Stated exercise. Please reproduce every line of the entries below, keeping each character and line break unchanged.

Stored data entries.
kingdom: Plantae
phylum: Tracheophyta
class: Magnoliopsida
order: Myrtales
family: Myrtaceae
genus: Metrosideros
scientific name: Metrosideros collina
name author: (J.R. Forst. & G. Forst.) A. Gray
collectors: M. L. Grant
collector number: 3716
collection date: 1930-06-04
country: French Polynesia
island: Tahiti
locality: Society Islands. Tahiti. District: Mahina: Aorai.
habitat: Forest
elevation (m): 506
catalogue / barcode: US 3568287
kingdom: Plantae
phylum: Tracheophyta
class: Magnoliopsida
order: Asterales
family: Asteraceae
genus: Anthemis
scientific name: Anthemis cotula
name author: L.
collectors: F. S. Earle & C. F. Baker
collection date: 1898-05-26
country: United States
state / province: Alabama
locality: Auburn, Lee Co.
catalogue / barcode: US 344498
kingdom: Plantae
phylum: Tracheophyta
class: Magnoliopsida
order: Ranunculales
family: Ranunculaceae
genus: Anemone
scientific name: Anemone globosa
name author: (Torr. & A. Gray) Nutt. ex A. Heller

Solution.
kingdom: Plantae
phylum: Tracheophyta
class: Magnoliopsida
order: Myrtales
family: Myrtaceae
genus: Metrosideros
scientific name: Metrosideros collina
name author: (J.R. Forst. & G. Forst.) A. Gray
collectors: M. L. Grant
collector number: 3716
collection date: 1930-06-04
country: French Polynesia
island: Tahiti
locality: Society Islands. Tahiti. District: Mahina: Aorai.
habitat: Forest
elevation (m): 506
catalogue / barcode: US 3568287
kingdom: Plantae
phylum: Tracheophyta
class: Magnoliopsida
order: Asterales
family: Asteraceae
genus: Anthemis
scientific name: Anthemis cotula
name author: L.
collectors: F. S. Earle & C. F. Baker
collection date: 1898-05-26
country: United States
state / province: Alabama
locality: Auburn, Lee Co.
catalogue / barcode: US 344498
kingdom: Plantae
phylum: Tracheophyta
class: Magnoliopsida
order: Ranunculales
family: Ranunculaceae
genus: Anemone
scientific name: Anemone globosa
name author: (Torr. & A. Gray) Nutt. ex A. Heller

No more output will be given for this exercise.